Written task:
Please set down only the lines below starting with the line with "vfov_deg: 106.2" and going on through the line with "focal_mm: 5.4", verbatim and without pictures.

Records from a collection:
========================================

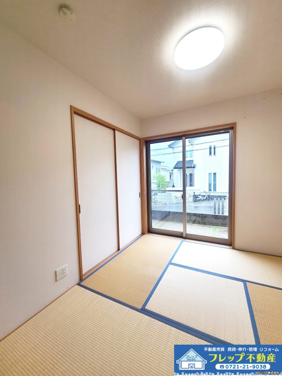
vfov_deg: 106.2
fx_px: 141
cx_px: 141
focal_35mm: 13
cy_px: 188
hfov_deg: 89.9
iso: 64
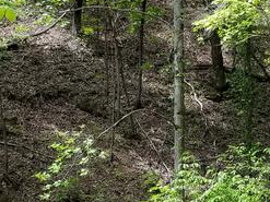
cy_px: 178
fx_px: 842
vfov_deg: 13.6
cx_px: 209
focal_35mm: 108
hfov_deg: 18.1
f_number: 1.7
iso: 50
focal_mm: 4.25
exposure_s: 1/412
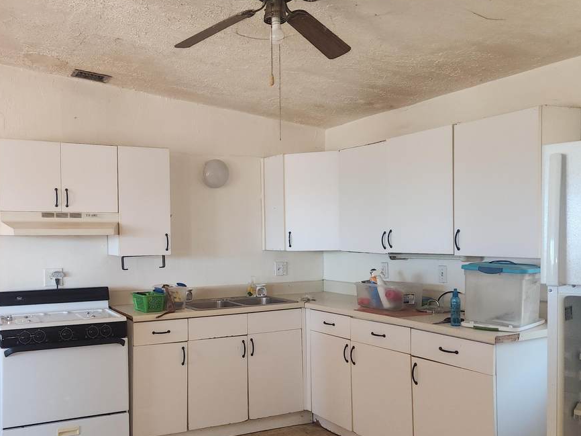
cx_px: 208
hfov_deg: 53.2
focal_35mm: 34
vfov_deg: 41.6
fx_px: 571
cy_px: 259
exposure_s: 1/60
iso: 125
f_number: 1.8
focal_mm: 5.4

========================================

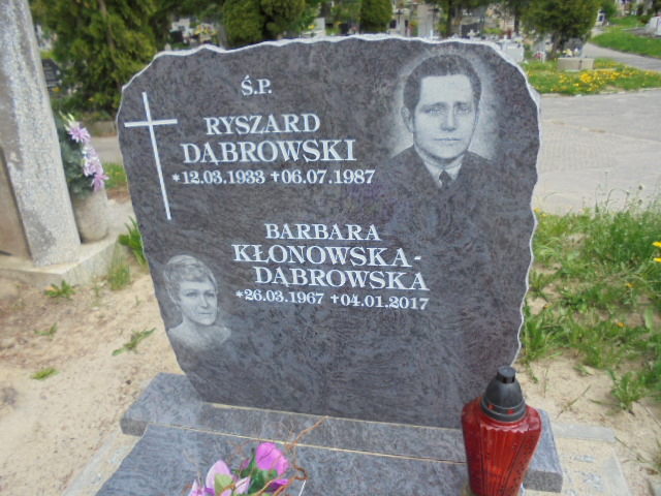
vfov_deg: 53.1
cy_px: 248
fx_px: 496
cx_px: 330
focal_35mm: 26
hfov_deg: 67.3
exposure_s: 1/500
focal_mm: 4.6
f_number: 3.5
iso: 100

========================================

Response:
vfov_deg: 106.2
fx_px: 141
cx_px: 141
focal_35mm: 13
cy_px: 188
hfov_deg: 89.9
iso: 64
cy_px: 178
fx_px: 842
vfov_deg: 13.6
cx_px: 209
focal_35mm: 108
hfov_deg: 18.1
f_number: 1.7
iso: 50
focal_mm: 4.25
exposure_s: 1/412
cx_px: 208
hfov_deg: 53.2
focal_35mm: 34
vfov_deg: 41.6
fx_px: 571
cy_px: 259
exposure_s: 1/60
iso: 125
f_number: 1.8
focal_mm: 5.4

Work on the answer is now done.